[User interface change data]
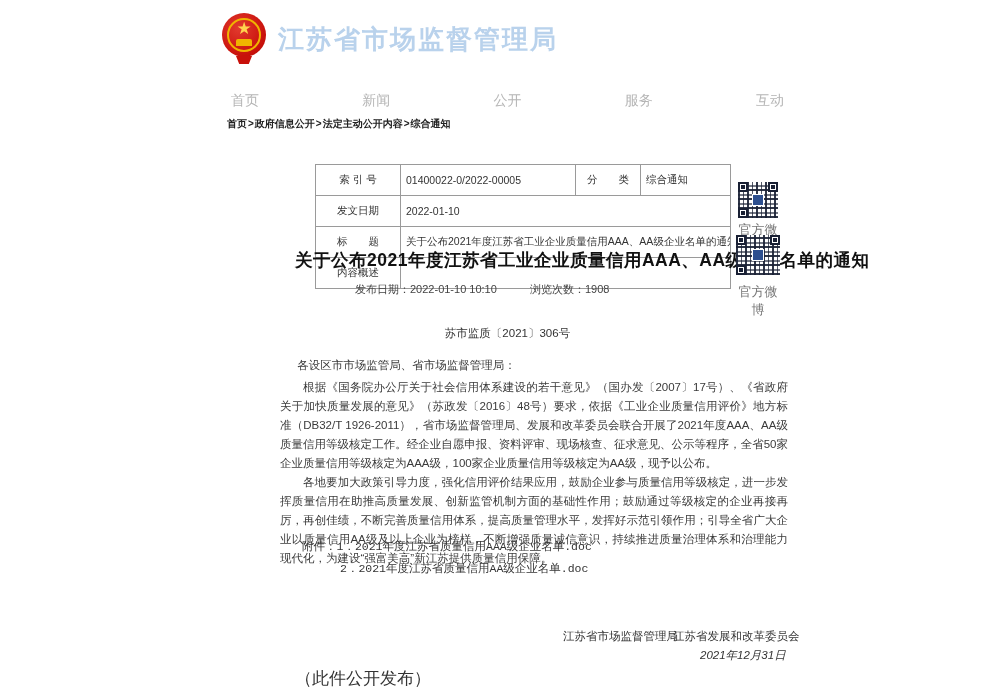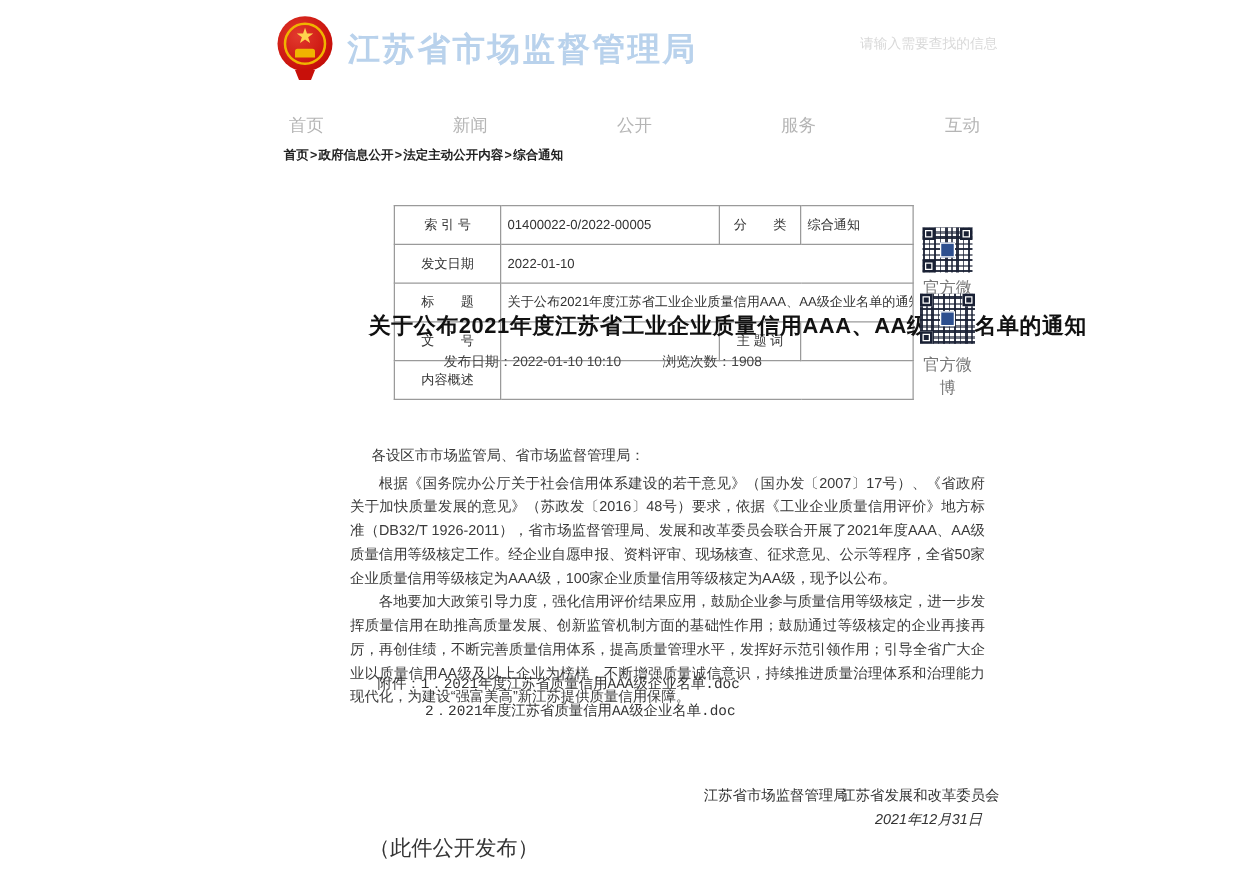--- a/index.html
+++ b/index.html
@@ -119,7 +119,6 @@
     </div>
     <div class="site-title">江苏省市场监督管理局</div>
   </div>
-  <input class="search" type="text" placeholder="请输入需要查找的信息" style="">
 
   <div class="nav">
     <span class="nav-item">首页</span>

• The problem
Above are the records; transcribe them exactly without the pictures.

• Task solution
--- a/index.html
+++ b/index.html
@@ -119,7 +119,6 @@
     </div>
     <div class="site-title">江苏省市场监督管理局</div>
   </div>
-  <input class="search" type="text" placeholder="请输入需要查找的信息" style="">
 
   <div class="nav">
     <span class="nav-item">首页</span>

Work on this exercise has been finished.